Нередко он разъединялся с самим собой, точно глядя на себя откуда-то со стороны; в такие минуты Николай-зритель жалел Николая-актера, однако ничем не мог помочь ему. В те короткие промежутки, когда он мыслил разумно, он старался плыть по течению, подчиняясь всем чудовищным несообразностям, всем диким искажениям этого мира кошмаров, соглашаясь с ним и безропотно принимая все безумие своих восприятии и ощущений. Интуиция подсказывала ему, что борьба с этими пульсирующими в нем искажениями реальности приведет лишь к тому, что внутри него что-то оборвется, защелкнется от непомерного усилия и он никогда уже не найдет пути назад, к самому себе.
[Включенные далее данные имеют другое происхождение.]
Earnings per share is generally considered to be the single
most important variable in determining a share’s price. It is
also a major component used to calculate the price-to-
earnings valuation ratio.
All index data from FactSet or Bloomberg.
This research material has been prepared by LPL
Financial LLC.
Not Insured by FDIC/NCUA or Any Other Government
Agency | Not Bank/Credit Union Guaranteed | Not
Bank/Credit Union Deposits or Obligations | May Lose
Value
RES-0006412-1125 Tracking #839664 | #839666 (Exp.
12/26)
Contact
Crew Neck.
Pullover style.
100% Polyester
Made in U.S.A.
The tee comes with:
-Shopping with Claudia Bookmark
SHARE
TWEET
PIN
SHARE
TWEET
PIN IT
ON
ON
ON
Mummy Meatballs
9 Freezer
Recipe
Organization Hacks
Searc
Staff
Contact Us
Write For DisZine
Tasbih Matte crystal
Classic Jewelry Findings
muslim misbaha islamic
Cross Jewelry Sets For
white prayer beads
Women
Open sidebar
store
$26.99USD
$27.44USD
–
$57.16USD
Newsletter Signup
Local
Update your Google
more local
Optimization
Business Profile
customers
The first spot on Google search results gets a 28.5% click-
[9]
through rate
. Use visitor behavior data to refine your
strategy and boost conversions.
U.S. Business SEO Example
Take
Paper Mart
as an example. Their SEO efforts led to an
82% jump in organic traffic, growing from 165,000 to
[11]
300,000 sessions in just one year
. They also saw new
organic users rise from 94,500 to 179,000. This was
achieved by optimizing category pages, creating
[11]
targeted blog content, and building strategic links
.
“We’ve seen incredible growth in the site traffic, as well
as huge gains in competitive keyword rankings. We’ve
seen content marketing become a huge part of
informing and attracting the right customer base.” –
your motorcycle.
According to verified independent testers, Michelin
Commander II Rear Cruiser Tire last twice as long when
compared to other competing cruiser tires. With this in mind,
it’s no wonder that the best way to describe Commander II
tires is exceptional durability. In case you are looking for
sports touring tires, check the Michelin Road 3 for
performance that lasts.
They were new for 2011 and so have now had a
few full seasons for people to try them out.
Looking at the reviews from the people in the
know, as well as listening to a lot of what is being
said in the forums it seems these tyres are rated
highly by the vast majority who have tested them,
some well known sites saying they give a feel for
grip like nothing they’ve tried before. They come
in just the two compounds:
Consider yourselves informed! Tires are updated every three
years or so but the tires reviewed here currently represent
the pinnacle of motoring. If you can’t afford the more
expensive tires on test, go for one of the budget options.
Три раза в течение этих семидесяти двух часов терпение людей, допрашивавших его, лопалось, и они позволяли сержанту Военной полиции продолжать допрос другим, более изощренным способом, применяя последнее имевшееся в его арсенале изобретение. Он входил в камеру с девятидюймовой брезентовой трубкой, наполненной железными опилками. Действие этого орудия было ужасно. Оно редко ранило поверхность кожи, зато ломало кости и разрывало внутренние ткани.